ORF-"Radiothek" kann umgesetzt werden

2019 soll eine gemeinsame Plattform für alle ORF-Radios starten. Die Radiothek, ein Konzept analog zur ORF-TVthek, hat eine lange Geschichte.

Einen langen Atem musste man für die Umsetzung der ORF-"Radiothek" haben
Einen langen Atem musste man für die Umsetzung der ORF-"Radiothek" haben
Einen langen Atem musste man für die Umsetzung der ORF-"Radiothek" haben – Unsplash (Jason Rosewell)
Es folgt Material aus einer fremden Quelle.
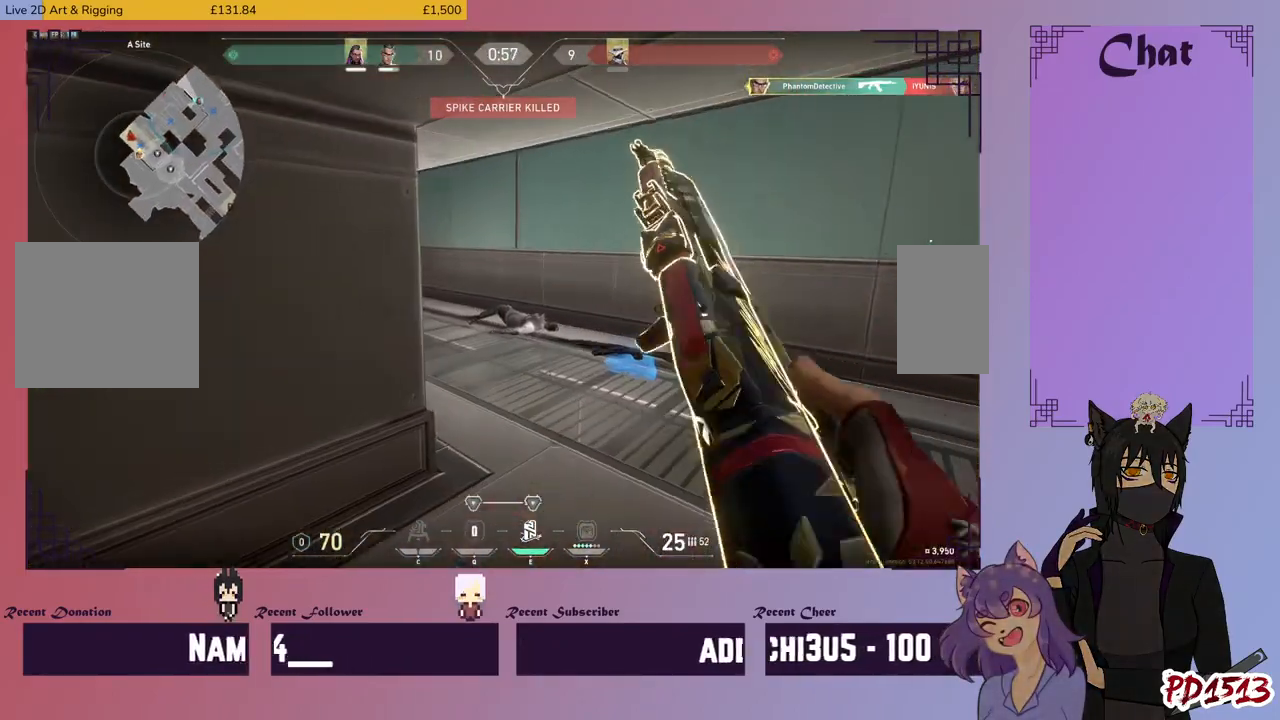
{"keys": ["w"], "mouse": [], "events": [[100, "w", "down"], [334, "d", "up"]]}
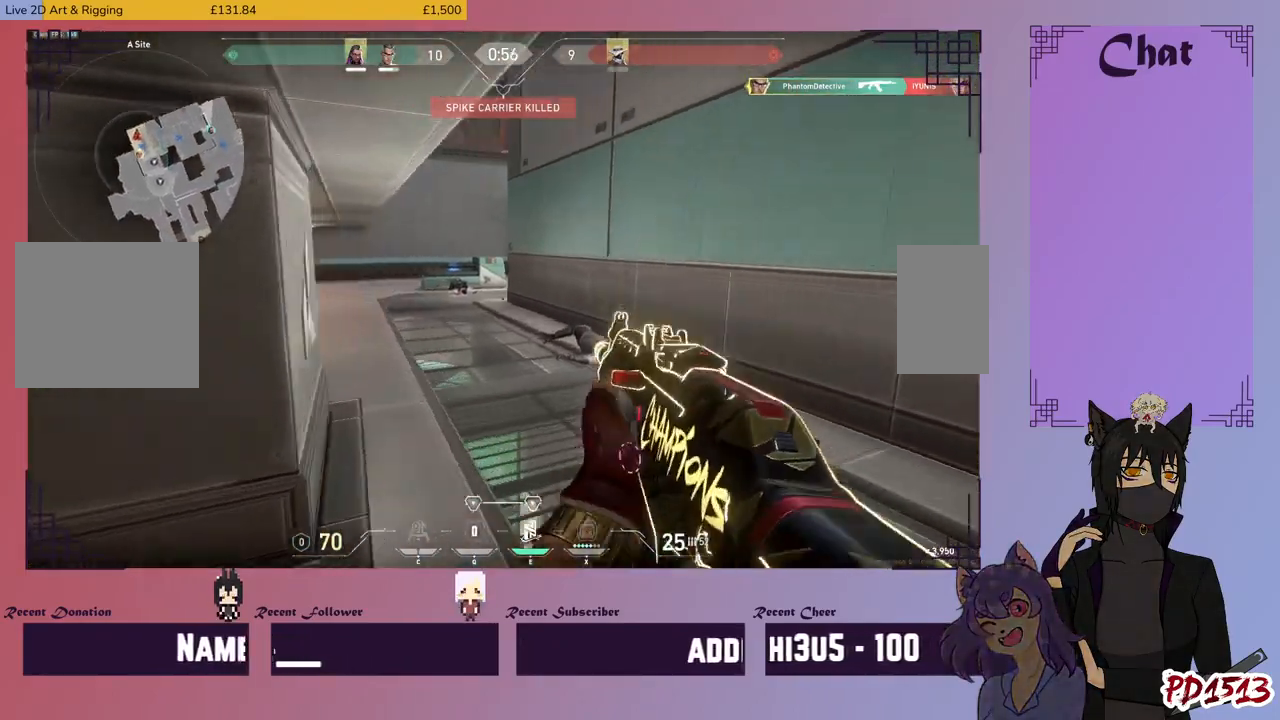
{"keys": ["d", "w"], "mouse": [], "events": [[467, "d", "down"]]}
Der lang gehegte Plan einer ORF-"Radiothek" kann nun umgesetzt werden. Das Bundesverwaltungsgericht wies eine Beschwerde der Bundeswettbewerbsbehörde (BWB) ab, und die BWB verzichtet auf den weiteren Instanzenzug, bestätigte man dort am Mittwoch der APA. Die gemeinsame Plattform für alle ORF-Radios soll im nächsten Jahr starten, heißt es am Küniglberg.

Der Weg dahin war kurvenreich. Im Juli 2015 genehmigte die Medienbehörde KommAustria das Unterfangen ORF-"Radiothek". Die BWB legte gegen diesen Bescheid aber umgehend Beschwerde beim Bundesverwaltungsgericht (BVwG) ein. Sie ortete damals "negative Auswirkungen des neuen Angebots auf die Wettbewerbssituation im Bereich der Hörer-bzw. Nutzermärkte für Hörfunk und Hörfunk-Online-Angebote sowie im Bereich der Online-Werbemärkte".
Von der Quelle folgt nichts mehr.